Sheltering Arms Senior Services, Executive Committee Member
Sheltering Arms is dedicated to promoting the dignity and independence of older adults through service, advocacy and support for caregivers. Among its extensive range of programs is a Day Center providing caring supervision and enjoyable recreation for those with Alzheimer’s or other forms of dementia.

Houston Bar Foundation, former vice‐chair
The Houston Bar Foundation is the charitable arm of the Houston Bar Association, and supports programs providing legal representation to the indigent.

American Leadership Forum, Fellow
ALF’s mission is to join and strengthen diverse leaders to better serve the public good, through an intensive yearlong program designed to strengthen Fellows’ leadership skills through interaction and bonding with other leaders on a wilderness retreat and in other outside‐the‐comfort‐zone settings.

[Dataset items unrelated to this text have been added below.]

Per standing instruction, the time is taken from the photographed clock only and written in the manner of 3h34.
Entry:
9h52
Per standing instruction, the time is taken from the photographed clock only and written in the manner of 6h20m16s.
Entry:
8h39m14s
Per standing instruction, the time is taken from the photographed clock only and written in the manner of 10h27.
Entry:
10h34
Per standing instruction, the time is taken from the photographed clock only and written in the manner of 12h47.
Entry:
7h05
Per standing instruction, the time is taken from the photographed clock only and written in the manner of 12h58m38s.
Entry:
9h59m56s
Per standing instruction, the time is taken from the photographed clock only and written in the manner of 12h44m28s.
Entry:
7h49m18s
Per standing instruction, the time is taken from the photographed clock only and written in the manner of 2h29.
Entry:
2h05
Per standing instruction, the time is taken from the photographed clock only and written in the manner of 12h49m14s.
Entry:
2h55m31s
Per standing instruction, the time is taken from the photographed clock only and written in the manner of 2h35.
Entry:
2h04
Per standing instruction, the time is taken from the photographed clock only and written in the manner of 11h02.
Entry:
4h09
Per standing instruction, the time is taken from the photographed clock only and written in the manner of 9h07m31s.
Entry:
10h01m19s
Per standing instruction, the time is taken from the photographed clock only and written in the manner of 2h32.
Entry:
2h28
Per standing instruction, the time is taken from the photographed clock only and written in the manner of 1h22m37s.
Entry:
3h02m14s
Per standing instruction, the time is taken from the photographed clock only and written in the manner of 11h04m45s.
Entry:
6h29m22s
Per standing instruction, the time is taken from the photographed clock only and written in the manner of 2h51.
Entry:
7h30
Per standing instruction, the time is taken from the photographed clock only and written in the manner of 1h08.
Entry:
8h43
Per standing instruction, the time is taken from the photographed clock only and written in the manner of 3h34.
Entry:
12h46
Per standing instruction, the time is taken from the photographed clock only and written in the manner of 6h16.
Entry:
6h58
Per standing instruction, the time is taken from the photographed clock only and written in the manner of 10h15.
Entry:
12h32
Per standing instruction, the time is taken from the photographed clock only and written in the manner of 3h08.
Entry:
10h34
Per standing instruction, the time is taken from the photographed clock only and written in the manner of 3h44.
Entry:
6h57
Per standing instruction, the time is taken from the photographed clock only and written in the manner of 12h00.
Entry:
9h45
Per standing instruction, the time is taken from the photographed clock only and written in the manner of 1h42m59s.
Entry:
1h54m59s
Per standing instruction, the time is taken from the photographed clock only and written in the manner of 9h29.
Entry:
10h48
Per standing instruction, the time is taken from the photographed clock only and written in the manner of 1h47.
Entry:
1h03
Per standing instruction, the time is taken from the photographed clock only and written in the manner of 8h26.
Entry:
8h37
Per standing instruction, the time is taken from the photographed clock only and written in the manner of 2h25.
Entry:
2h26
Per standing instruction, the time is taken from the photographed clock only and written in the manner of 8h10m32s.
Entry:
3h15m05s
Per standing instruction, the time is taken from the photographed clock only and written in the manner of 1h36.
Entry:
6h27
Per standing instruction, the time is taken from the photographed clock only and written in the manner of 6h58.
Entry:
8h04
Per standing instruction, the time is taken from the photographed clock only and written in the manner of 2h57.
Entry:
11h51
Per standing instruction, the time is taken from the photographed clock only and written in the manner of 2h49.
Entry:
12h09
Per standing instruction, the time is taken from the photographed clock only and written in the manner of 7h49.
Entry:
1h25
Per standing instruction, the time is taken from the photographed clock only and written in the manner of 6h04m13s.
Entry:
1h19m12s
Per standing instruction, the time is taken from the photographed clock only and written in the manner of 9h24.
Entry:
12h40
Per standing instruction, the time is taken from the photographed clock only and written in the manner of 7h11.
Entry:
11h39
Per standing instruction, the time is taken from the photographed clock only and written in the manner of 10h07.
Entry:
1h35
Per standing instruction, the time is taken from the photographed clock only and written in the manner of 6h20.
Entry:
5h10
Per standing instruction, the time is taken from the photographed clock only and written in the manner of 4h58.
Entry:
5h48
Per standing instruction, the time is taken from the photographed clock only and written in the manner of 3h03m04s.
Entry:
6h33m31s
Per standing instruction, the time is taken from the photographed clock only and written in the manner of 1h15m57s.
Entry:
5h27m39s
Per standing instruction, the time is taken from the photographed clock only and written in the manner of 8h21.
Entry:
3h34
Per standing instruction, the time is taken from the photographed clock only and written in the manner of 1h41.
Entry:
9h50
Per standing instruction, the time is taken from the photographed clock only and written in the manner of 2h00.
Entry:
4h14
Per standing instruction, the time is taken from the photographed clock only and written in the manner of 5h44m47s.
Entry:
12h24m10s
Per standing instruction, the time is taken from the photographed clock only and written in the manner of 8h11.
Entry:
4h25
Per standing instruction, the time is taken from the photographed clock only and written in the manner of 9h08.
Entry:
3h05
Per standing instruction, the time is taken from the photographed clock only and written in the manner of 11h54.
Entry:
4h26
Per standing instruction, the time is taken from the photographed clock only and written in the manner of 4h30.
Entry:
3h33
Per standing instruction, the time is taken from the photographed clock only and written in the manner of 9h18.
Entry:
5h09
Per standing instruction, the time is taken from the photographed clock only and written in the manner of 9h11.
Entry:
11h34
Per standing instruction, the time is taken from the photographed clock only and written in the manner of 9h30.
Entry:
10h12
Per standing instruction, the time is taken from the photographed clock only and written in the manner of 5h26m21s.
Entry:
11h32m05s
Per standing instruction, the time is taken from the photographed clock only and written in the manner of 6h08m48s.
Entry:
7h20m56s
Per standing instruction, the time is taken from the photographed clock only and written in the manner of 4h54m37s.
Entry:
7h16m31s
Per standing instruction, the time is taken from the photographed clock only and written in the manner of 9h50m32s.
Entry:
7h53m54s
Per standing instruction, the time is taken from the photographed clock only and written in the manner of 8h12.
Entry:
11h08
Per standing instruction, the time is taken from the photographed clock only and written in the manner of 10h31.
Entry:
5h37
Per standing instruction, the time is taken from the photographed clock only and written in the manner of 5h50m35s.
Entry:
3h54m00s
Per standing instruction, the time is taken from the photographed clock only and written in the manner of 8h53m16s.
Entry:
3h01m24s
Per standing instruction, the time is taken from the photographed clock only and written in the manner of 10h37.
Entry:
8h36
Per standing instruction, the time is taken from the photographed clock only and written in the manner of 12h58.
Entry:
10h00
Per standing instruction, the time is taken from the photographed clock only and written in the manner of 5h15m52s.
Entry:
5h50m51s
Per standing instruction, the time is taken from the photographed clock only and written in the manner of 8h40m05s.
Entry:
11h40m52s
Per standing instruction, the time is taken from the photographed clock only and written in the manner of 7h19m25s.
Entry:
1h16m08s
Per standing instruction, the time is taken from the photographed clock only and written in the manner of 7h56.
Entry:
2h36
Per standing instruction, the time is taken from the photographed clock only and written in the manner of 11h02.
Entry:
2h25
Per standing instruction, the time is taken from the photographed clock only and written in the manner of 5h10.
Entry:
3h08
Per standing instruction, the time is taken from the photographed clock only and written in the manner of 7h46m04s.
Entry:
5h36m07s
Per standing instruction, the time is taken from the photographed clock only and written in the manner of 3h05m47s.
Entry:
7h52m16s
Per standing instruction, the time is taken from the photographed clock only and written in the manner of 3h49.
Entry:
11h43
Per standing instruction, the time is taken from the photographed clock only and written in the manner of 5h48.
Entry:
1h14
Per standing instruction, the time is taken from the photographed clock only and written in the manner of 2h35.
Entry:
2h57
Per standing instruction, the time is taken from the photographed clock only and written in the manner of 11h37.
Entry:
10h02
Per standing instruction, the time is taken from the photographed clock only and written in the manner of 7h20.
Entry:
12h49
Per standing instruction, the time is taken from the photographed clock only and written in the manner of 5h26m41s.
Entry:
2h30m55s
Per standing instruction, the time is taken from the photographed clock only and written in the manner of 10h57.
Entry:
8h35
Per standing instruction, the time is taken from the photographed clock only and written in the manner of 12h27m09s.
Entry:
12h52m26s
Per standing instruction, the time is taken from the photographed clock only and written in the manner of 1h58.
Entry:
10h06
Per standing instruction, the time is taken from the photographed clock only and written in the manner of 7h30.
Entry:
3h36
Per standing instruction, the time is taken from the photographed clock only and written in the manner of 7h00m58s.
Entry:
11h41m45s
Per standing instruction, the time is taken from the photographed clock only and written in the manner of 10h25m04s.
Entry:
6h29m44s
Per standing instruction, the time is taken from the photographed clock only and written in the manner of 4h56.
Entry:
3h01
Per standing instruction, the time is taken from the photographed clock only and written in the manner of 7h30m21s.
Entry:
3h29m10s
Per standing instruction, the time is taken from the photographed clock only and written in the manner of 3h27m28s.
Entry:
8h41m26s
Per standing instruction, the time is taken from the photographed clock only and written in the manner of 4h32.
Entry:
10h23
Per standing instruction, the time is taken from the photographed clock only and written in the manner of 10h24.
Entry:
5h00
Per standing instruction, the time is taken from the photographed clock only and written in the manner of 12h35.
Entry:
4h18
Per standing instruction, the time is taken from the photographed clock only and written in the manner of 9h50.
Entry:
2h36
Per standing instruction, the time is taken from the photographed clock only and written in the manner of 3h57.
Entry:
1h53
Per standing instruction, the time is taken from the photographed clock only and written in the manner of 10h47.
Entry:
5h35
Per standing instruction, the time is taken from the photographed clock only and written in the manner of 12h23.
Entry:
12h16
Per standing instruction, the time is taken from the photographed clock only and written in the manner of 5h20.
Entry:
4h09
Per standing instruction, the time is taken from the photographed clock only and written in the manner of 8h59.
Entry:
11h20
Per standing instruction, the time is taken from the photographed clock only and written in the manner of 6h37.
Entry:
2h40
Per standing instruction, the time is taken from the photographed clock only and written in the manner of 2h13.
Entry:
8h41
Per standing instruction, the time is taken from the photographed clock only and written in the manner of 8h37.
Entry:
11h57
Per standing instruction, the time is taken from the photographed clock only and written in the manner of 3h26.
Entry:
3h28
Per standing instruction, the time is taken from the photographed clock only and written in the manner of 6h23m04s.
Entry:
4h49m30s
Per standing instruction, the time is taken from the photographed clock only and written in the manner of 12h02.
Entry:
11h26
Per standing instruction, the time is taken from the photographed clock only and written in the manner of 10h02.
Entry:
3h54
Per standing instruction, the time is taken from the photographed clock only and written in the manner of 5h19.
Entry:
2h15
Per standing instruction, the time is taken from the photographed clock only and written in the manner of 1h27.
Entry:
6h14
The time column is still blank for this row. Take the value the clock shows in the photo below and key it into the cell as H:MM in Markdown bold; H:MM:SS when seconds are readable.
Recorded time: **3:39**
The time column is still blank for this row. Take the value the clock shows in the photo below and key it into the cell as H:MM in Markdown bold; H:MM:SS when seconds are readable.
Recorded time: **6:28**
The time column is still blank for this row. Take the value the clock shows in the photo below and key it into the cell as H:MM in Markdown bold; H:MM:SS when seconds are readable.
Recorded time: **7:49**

University of Texas Law Alumni Association, former president
University of Texas Law Review Association, former president
Carrin has also chaired or co‐chaired many fundraising events for worthy causes, including for Interfaith Ministries of Greater Houston (raising $1 million at its annual fundraising gala in 2012), the Texas Defender Service (dedicated to ensuring fair and equitable legal proceedings in capital cases), the Houston Area Women’s Center (serving women and children who are victims of domestic violence), Girls Inc. of Greater Houston (dedicated to the empowerment of girls 6 to 18), the Houston Center for Contemporary Craft, and the Houston School for Deaf Children (now the Center for Hearing and Speech).